Using Amazon Elastic MapReduce (Amazon EMR) to run Hadoop on Amazon Web Services offers many advantages.
When you run your Hadoop cluster on Amazon EMR, you can easily expand or shrink the number of virtual servers in your cluster depending on your processing needs. Adding or removing servers takes minutes, which is much faster than making similar changes in clusters running on physical servers.
By running your cluster on Amazon EMR, you only pay for the computational resources you use. You do not pay ongoing overhead costs for hardware maintenance and upgrades and you do not have to pre-purchase extra capacity to meet peak needs. For example, if the amount of data you process in a daily cluster peaks on Monday, you can increase the number of servers to 50 in the cluster that day, and then scale back to 10 servers in the clusters that run on other days of the week. You won't have to pay to maintain those additional 40 servers during the rest of the week as you would with physical servers. For more information, see Amazon Elastic MapReduce Pricing.
When you launch a cluster on Amazon EMR, the web service allocates the virtual server instances and configures them with the needed software for you. Within minutes you can have a cluster configured and ready to run your Hadoop application.
The version of Hadoop installed on Amazon EMR clusters is integrated with Amazon S3, which means that you can store your input and output data in Amazon S3, on the cluster in HDFS, or a mix of both. Amazon S3 can be accessed like a file system from applications running on your Amazon EMR cluster.
If your input data is stored in Amazon S3 you can have multiple clusters accessing the same data simultaneously.
Spot Instances are a way to purchase virtual servers for your cluster at a discount. Excess capacity in Amazon Web Services is offered at a fluctuating price, based on supply and demand. You set a maximum bid price that you wish pay for a certain configuration of virtual server. While the price of Spot Instances for that type of server are below your bid price, the servers are added to your cluster and you are billed the Spot Price rate. When the Spot Price rises above your bid price, the servers are terminated.
For more information about how use Spot Instances effectively in your cluster, see (Optional) Lower Costs with Spot Instances.
Amazon EMR is integrated with other Amazon Web Services such as Amazon EC2, Amazon S3, DynamoDB, Amazon RDS, CloudWatch, and AWS Data Pipeline. This means that you can easily access data stored in AWS from your cluster and you can make use of the functionality offered by other Amazon Web Services to manage your cluster and store the output of your cluster.
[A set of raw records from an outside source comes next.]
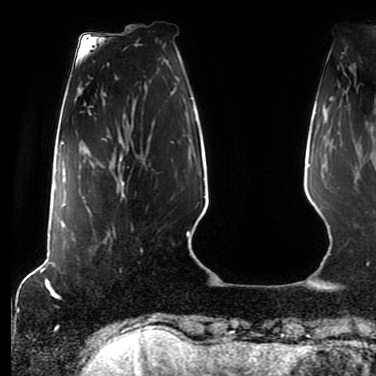
Breast MRI (dynamic contrast-enhanced), one axial slice. Position 17 of 80 along the scan axis. Cropped to one breast. Dynamic contrast-enhanced series, time point 2 of 7 at this slice position (early post-contrast). 1.5 T. TE 2.5 ms, TR 5.2 ms. 2 mm slice thickness. 376 × 376 image matrix. Female patient.
Structures marked on this image (semi-automatic segmentation, software-assisted and operator-edited):
- enhancing-tissue mask used for the functional tumour volume (all voxels passing the contrast-enhancement thresholds inside the analysis volume; usually the tumour): bounding box (x1, y1, x2, y2) in pixels: (83, 160, 125, 235)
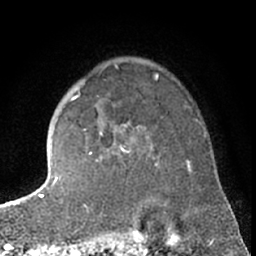
Breast MRI (dynamic contrast-enhanced), one axial slice. Position 50 of 66 along the scan axis. Cropped to one breast. Dynamic contrast-enhanced series, time point 2 of 7 at this slice position (early post-contrast). 1.5 T. TE 3 ms, TR 6.3 ms. 2.4 mm slice thickness. 256 × 256 image matrix, field of view 150 × 150 mm. Female patient.
Annotated regions visible in this slice (semi-automatic segmentation, software-assisted and operator-edited):
- enhancing-tissue mask used for the functional tumour volume (all voxels passing the contrast-enhancement thresholds inside the analysis volume; usually the tumour): box from (x=70, y=96) to (x=157, y=166) px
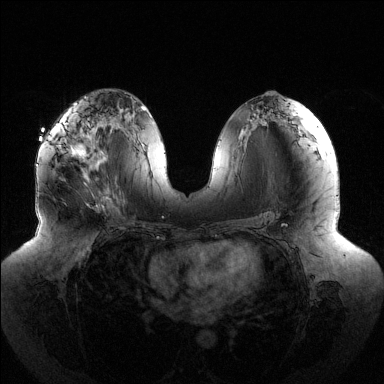
Breast MRI (dynamic contrast-enhanced), one axial slice. Slice 67 of 144 in the series (ordered by position). Dynamic contrast-enhanced series, time point 2 of 6 at this slice position (early post-contrast). 1.5 T. TE 1.5 ms, TR 4.6 ms. 1.2 mm slice thickness. 384 × 384 image matrix, field of view 430 × 430 mm. Female patient.
Outlined on this slice (semi-automatic segmentation, software-assisted and operator-edited):
- enhancing-tissue mask used for the functional tumour volume (all voxels passing the contrast-enhancement thresholds inside the analysis volume; usually the tumour): bounding box [x1, y1, x2, y2] px = [52, 126, 103, 161]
For example, you can use Amazon EMR to analyze data stored in Amazon S3 and output the results to Amazon RDS or DynamoDB. Using CloudWatch, you can monitor the performance of your cluster and you can automate recurring clusters with AWS Data Pipeline. As new services are added, you'll be able to make use of those new technologies as well. For more information, see Monitor Metrics with CloudWatch and Export, Import, Query, and Join Tables in DynamoDB Using Amazon EMR.
When you launch a cluster on Amazon EMR, you specify the size and capabilities of the virtual servers used in the cluster. This way you can match the virtualized servers to the processing needs of the cluster. You can choose virtual server instances to improve cost, speed up performance, or store large amounts of data.
For example, you might launch one cluster with high storage virtual servers to host a data warehouse, and launch a second cluster on virtual servers with high memory to improve performance. Because you are not locked into a given hardware configuration as you are with physical servers, you can adjust each cluster to your requirements. For more information about the server configurations available using Amazon EMR, see Choose the Number and Type of Virtual Servers.
Amazon EMR supports several MapR distributions. For more information, see Using the MapR Distribution for Hadoop.
When you launch a cluster using Amazon EMR, you have root access to the cluster and can install software and configure the cluster before Hadoop starts. For more information, see (Optional) Create Bootstrap Actions to Install Additional Software.
You can manage your clusters using the Amazon EMR console (a web-based user interface), a command line interface, web service APIs, and a variety of SDKs. For more information, see What Tools are Available for Amazon EMR?.
You can run Amazon EMR in a Amazon VPC in which you configure networking and security rules. Amazon EMR also supports IAM users and roles which you can use to control access to your cluster and permissions that restrict what others can do on the cluster. For more information, see Configure Access to the Cluster.